This may work for the Nobel Prize, where anyone can indeed nominate anyone else, but I believe Harvard chooses it’s Presidents using the normal search committee that may take the offhanded suggestion but has no public nomination process that I know of.
BE THIS GUY 9 months ago
The bookie is probably hoping the Dean will be able to payoff his debts with the salary increase.
snsurone76 9 months ago
How did those ice cubes mysteriously get into his drink??
Rob Brewer 9 months ago
I presume somebody had nominated GBT, prompting this series. And after it, Harvard was deluged with nominations for Zonker. Or maybe Duke.

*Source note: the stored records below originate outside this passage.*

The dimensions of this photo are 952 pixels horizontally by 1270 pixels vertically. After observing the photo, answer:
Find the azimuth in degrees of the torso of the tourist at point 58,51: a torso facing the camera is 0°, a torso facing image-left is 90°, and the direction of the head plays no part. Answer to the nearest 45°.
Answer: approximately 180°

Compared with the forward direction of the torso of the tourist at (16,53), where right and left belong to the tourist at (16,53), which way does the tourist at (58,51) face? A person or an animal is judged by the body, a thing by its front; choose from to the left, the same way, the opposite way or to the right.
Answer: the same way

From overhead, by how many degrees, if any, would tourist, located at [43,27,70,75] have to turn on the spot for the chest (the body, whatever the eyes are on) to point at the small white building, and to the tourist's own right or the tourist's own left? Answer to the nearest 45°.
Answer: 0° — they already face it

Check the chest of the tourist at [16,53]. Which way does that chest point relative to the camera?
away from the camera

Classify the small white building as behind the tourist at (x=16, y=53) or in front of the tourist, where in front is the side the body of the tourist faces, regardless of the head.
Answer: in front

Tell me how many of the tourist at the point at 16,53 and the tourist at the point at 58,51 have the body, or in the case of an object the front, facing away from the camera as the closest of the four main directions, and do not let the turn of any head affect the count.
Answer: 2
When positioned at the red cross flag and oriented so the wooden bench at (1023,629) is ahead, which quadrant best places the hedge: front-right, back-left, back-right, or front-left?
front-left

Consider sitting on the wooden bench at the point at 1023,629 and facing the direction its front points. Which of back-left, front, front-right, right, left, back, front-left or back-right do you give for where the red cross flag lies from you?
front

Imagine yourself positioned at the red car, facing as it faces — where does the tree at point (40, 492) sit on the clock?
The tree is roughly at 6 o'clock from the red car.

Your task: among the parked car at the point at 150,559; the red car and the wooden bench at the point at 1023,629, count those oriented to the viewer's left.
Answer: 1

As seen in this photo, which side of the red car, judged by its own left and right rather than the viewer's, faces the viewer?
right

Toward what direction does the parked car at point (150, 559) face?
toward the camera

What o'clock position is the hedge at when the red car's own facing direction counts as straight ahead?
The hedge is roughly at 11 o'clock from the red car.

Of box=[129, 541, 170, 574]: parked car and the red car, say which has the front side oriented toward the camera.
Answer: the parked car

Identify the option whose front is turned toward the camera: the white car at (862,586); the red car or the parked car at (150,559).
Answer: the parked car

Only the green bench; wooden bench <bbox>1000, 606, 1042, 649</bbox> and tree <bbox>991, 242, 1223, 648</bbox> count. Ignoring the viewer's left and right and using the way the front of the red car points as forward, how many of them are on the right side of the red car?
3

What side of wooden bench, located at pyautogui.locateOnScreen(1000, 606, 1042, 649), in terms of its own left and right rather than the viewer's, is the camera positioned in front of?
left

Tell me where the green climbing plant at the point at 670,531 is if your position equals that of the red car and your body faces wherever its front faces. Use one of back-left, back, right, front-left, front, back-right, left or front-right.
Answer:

PoodleGroomer 9 months ago
Online Sports Betting nominated him after he allowed sports bookies to watch team practice sessions.
[Unnamed Reader - 14b4ce] 9 months ago
The winner will be whoever promises to preserve Mrs.Bartley’s Burgers in perpetuity
bluecat 9 months ago
Not sure if “respectfully” is apt here. Didn’t the last president get booted in record time, in line with a national trend?
steveconkey2003 9 months ago
This is timely as it shows how worthless DEI is now.
The Brooklyn Accent Premium Member 9 months ago
Is it my imagination, or, other than skin color, does the dean look exactly like Mike’s former boss Bernie?
mistercatworks 9 months ago
It was done as a loophole to get around that nasty rule that you cannot nominate yourself. :)
Arghhgarrr Premium Member 9 months ago
This may work for the Nobel Prize, where anyone can indeed nominate anyone else, but I believe Harvard chooses it’s Presidents using the normal search committee that may take the offhanded suggestion but has no public nomination process that I know of.